Father's death inspires Burnaby man to enter Ride to Conquer Cancer.
Ralph Luongo
Burnaby resident Ralph Luongo is participating in the Ride to Conquer Cancer.

Sometimes it takes a health scare with a loved one to set a person straight, and for Burnaby's Ralph Luongo, that scare came when his father was diagnosed with colon cancer.

Luongo's hardworking father - the easy-going family provider, who was happy with a piece of cheese and a glass of wine - was undergoing treatment for colon cancer in the late 1990s. It was enough to prompt Luongo to have his own blood tested, and sure enough, he also had colon cancer.

"What I can remember is all of a sudden the doctor said, 'You have a polyp, it's cancerous,' and I'm thinking: Is this the end?" says the longshoreman.

But it wasn't – at least for him.

Luongo's father wasn't so fortunate and passed away a couple of years later. Luongo, now 52, is in remission and spending this Father's Day cycling more than 200 kilometres in the Ride to Conquer Cancer, in memory of his father. He's been training two to three times a week, going to spin classes and cycling with other teams training for the fundraiser.

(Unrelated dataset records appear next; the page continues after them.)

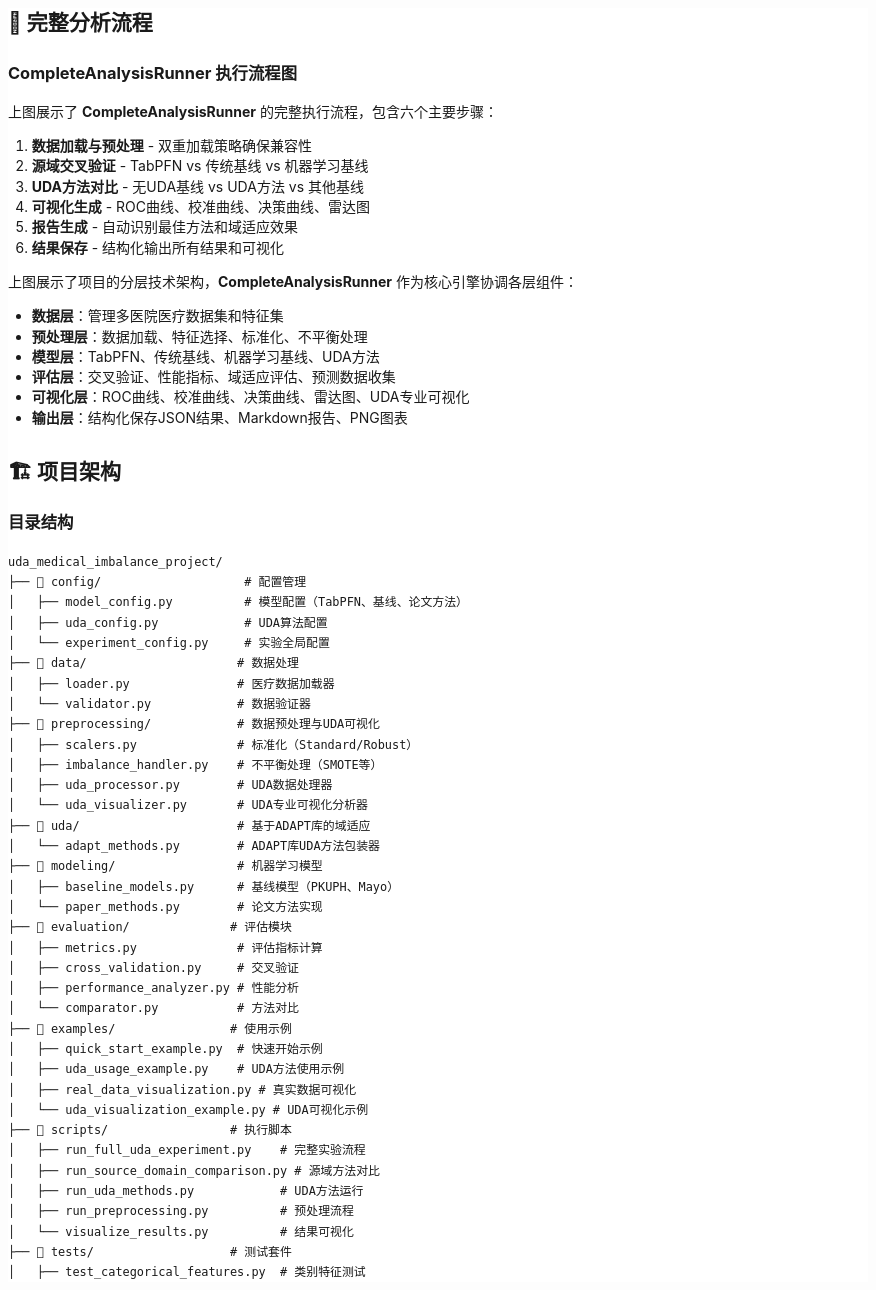 
## 🚀 完整分析流程

### CompleteAnalysisRunner 执行流程图

上图展示了 **CompleteAnalysisRunner** 的完整执行流程，包含六个主要步骤：

1. **数据加载与预处理** - 双重加载策略确保兼容性
2. **源域交叉验证** - TabPFN vs 传统基线 vs 机器学习基线
3. **UDA方法对比** - 无UDA基线 vs UDA方法 vs 其他基线
4. **可视化生成** - ROC曲线、校准曲线、决策曲线、雷达图
5. **报告生成** - 自动识别最佳方法和域适应效果
6. **结果保存** - 结构化输出所有结果和可视化

上图展示了项目的分层技术架构，**CompleteAnalysisRunner** 作为核心引擎协调各层组件：

- **数据层**：管理多医院医疗数据集和特征集
- **预处理层**：数据加载、特征选择、标准化、不平衡处理
- **模型层**：TabPFN、传统基线、机器学习基线、UDA方法
- **评估层**：交叉验证、性能指标、域适应评估、预测数据收集
- **可视化层**：ROC曲线、校准曲线、决策曲线、雷达图、UDA专业可视化
- **输出层**：结构化保存JSON结果、Markdown报告、PNG图表

## 🏗️ 项目架构

### 目录结构

```
uda_medical_imbalance_project/
├── 📁 config/                    # 配置管理
│   ├── model_config.py          # 模型配置（TabPFN、基线、论文方法）
│   ├── uda_config.py            # UDA算法配置
│   └── experiment_config.py     # 实验全局配置
├── 📁 data/                     # 数据处理
│   ├── loader.py               # 医疗数据加载器
│   └── validator.py            # 数据验证器
├── 📁 preprocessing/            # 数据预处理与UDA可视化
│   ├── scalers.py              # 标准化（Standard/Robust）
│   ├── imbalance_handler.py    # 不平衡处理（SMOTE等）
│   ├── uda_processor.py        # UDA数据处理器
│   └── uda_visualizer.py       # UDA专业可视化分析器
├── 📁 uda/                      # 基于ADAPT库的域适应
│   └── adapt_methods.py        # ADAPT库UDA方法包装器
├── 📁 modeling/                 # 机器学习模型
│   ├── baseline_models.py      # 基线模型（PKUPH、Mayo）
│   └── paper_methods.py        # 论文方法实现
├── 📁 evaluation/              # 评估模块
│   ├── metrics.py              # 评估指标计算
│   ├── cross_validation.py     # 交叉验证
│   ├── performance_analyzer.py # 性能分析
│   └── comparator.py           # 方法对比
├── 📁 examples/                # 使用示例
│   ├── quick_start_example.py  # 快速开始示例
│   ├── uda_usage_example.py    # UDA方法使用示例
│   ├── real_data_visualization.py # 真实数据可视化
│   └── uda_visualization_example.py # UDA可视化示例
├── 📁 scripts/                 # 执行脚本
│   ├── run_full_uda_experiment.py    # 完整实验流程
│   ├── run_source_domain_comparison.py # 源域方法对比
│   ├── run_uda_methods.py            # UDA方法运行
│   ├── run_preprocessing.py          # 预处理流程
│   └── visualize_results.py          # 结果可视化
├── 📁 tests/                   # 测试套件
│   ├── test_categorical_features.py  # 类别特征测试
```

For Luongo, cancer has become somewhat ubiquitous.

"Through life itself, as you move on, as days go by, somewhere you're going to meet somebody, whether a relative or friend, somewhere they will be touched by cancer," he says. "There's no avoiding it."

It's not lost on Luongo that he survived the same cancer that took his father's life.

"I think that if he was to get checked up earlier, it could have been caught," he says. "I feel lucky I survived. I feel sad my dad passed away."

On June 14 and 15, during the gruelling 240-kilometre route from Vancouver to Seattle, Luongo will be thinking of his dad.

"Just that I miss him, that I wish he were here," he says.

To donate to Luongo's campaign, go to va14.conquercancer.ca, click on Donate, and type "Ralph Luongo" in the search bar. His goal is to raise $4,500, and at press time, he was at $4,060.

The money raised goes to the B.C. Cancer Foundation, the fundraising arm of the B.C. Cancer Agency, which focuses on cancer-related care and research.